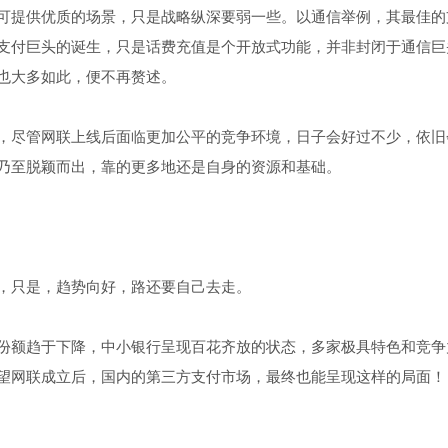
可提供优质的场景，只是战略纵深要弱一些。以通信举例，其最佳的
支付巨头的诞生，只是话费充值是个开放式功能，并非封闭于通信巨
也大多如此，便不再赘述。
，尽管网联上线后面临更加公平的竞争环境，日子会好过不少，依旧
乃至脱颖而出，靠的更多地还是自身的资源和基础。
，只是，趋势向好，路还要自己去走。
份额趋于下降，中小银行呈现百花齐放的状态，多家极具特色和竞争
望网联成立后，国内的第三方支付市场，最终也能呈现这样的局面！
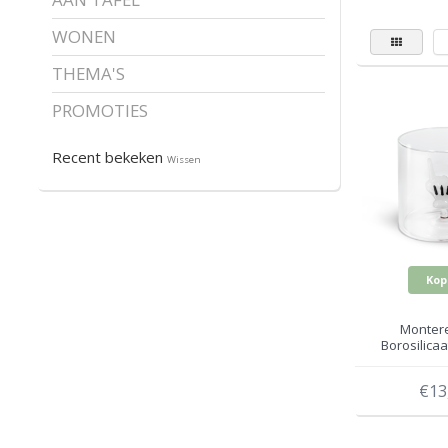
WONEN
THEMA'S
PROMOTIES
Recent bekeken
Wissen
Kop
Montere
Borosilicaa
Hand WD
€13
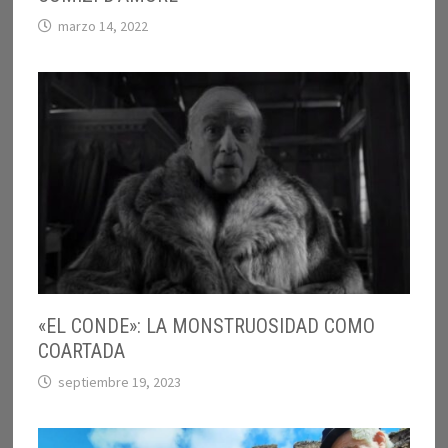
marzo 14, 2022
«EL CONDE»: LA MONSTRUOSIDAD COMO
COARTADA
septiembre 19, 2023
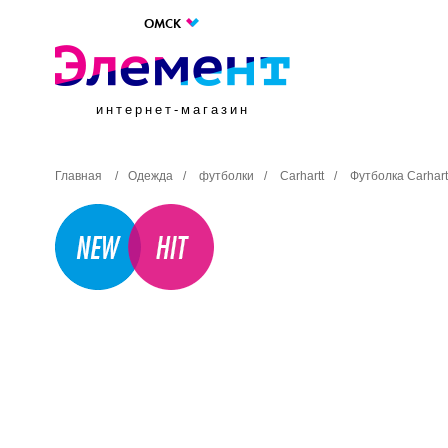
ОМСК
интернет-магазин
Главная
/
Одежда
/
футболки
/
Carhartt
/
Футболка Carhart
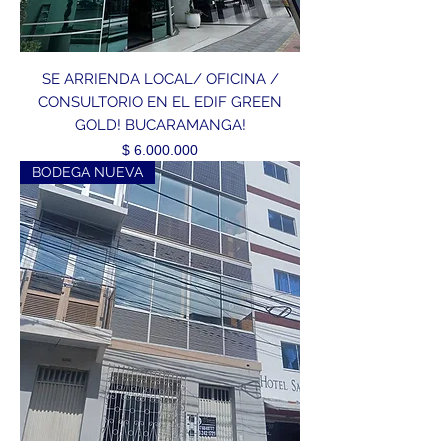
SE ARRIENDA LOCAL/ OFICINA /
CONSULTORIO EN EL EDIF GREEN
GOLD! BUCARAMANGA!
Precio
$ 6.000.000
BODEGA NUEVA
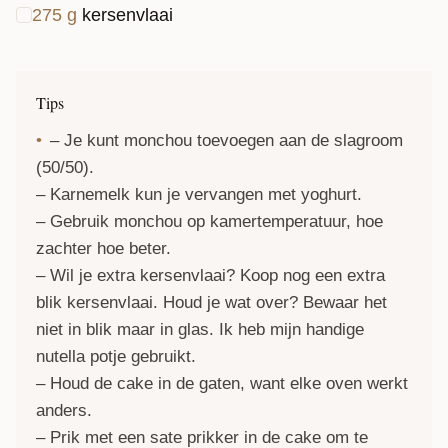
275
g
kersenvlaai
Tips
– Je kunt monchou toevoegen aan de slagroom
(50/50).
– Karnemelk kun je vervangen met yoghurt.
– Gebruik monchou op kamertemperatuur, hoe
zachter hoe beter.
– Wil je extra kersenvlaai? Koop nog een extra
blik kersenvlaai. Houd je wat over? Bewaar het
niet in blik maar in glas. Ik heb mijn handige
nutella potje gebruikt.
– Houd de cake in de gaten, want elke oven werkt
anders.
– Prik met een sate prikker in de cake om te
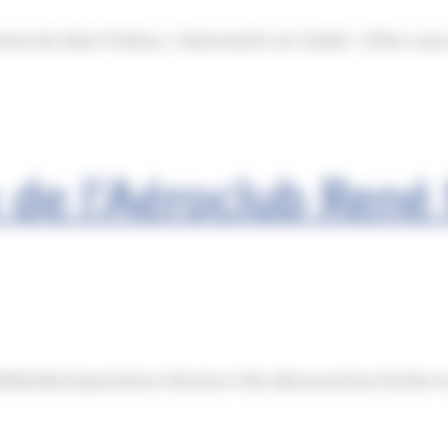
tente de Saint-Pathus / Dammartin-en-Goële / Othis vous 
 de l’Aéroclub Ren
lleville.Expositions d’avions.Vols découvertes.Entrée et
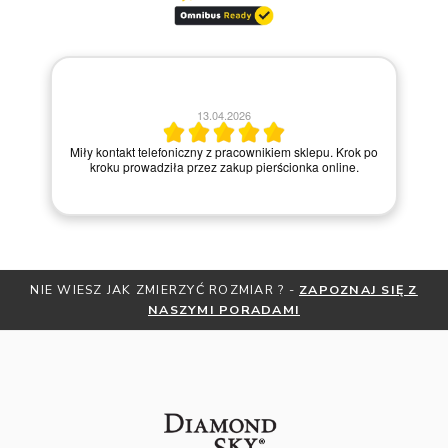
13.04.2026
Miły kontakt telefoniczny z pracownikiem sklepu. Krok po
kroku prowadziła przez zakup pierścionka online.
NIE WIESZ JAK ZMIERZYĆ ROZMIAR ? -
ZAPOZNAJ SIĘ Z
NASZYMI PORADAMI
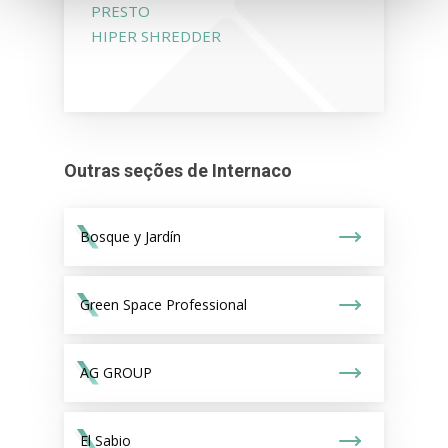
PRESTO
HIPER SHREDDER
Outras seções de Internaco
Bosque y Jardín
Green Space Professional
AG GROUP
El Sabio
# # #
TASK STATEMENT
Leaving all pictures aside, quote each record exactly.

EXERCISE RESPONSE
可提供优质的场景，只是战略纵深要弱一些。以通信举例，其最佳的
支付巨头的诞生，只是话费充值是个开放式功能，并非封闭于通信巨
也大多如此，便不再赘述。
，尽管网联上线后面临更加公平的竞争环境，日子会好过不少，依旧
乃至脱颖而出，靠的更多地还是自身的资源和基础。
，只是，趋势向好，路还要自己去走。
份额趋于下降，中小银行呈现百花齐放的状态，多家极具特色和竞争
望网联成立后，国内的第三方支付市场，最终也能呈现这样的局面！
WONEN
THEMA'S
PROMOTIES
Recent bekeken
Wissen
Kop
Montere
Borosilicaa
Hand WD
€13
marzo 14, 2022
«EL CONDE»: LA MONSTRUOSIDAD COMO
COARTADA
septiembre 19, 2023
ОМСК
интернет-магазин
Главная
/
Одежда
/
футболки
/
Carhartt
/
Футболка Carhart
SE ARRIENDA LOCAL/ OFICINA /
CONSULTORIO EN EL EDIF GREEN
GOLD! BUCARAMANGA!
Precio
$ 6.000.000
BODEGA NUEVA
275
g
kersenvlaai
Tips
– Je kunt monchou toevoegen aan de slagroom
(50/50).
– Karnemelk kun je vervangen met yoghurt.
– Gebruik monchou op kamertemperatuur, hoe
zachter hoe beter.
– Wil je extra kersenvlaai? Koop nog een extra
blik kersenvlaai. Houd je wat over? Bewaar het
niet in blik maar in glas. Ik heb mijn handige
nutella potje gebruikt.
– Houd de cake in de gaten, want elke oven werkt
anders.
– Prik met een sate prikker in de cake om te
tente de Saint-Pathus / Dammartin-en-Goële / Othis vous 
 de l’Aéroclub Ren
lleville.Expositions d’avions.Vols découvertes.Entrée et
13.04.2026
Miły kontakt telefoniczny z pracownikiem sklepu. Krok po
kroku prowadziła przez zakup pierścionka online.
NIE WIESZ JAK ZMIERZYĆ ROZMIAR ? -
ZAPOZNAJ SIĘ Z
NASZYMI PORADAMI
PRESTO
HIPER SHREDDER
Outras seções de Internaco
Bosque y Jardín
Green Space Professional
AG GROUP
El Sabio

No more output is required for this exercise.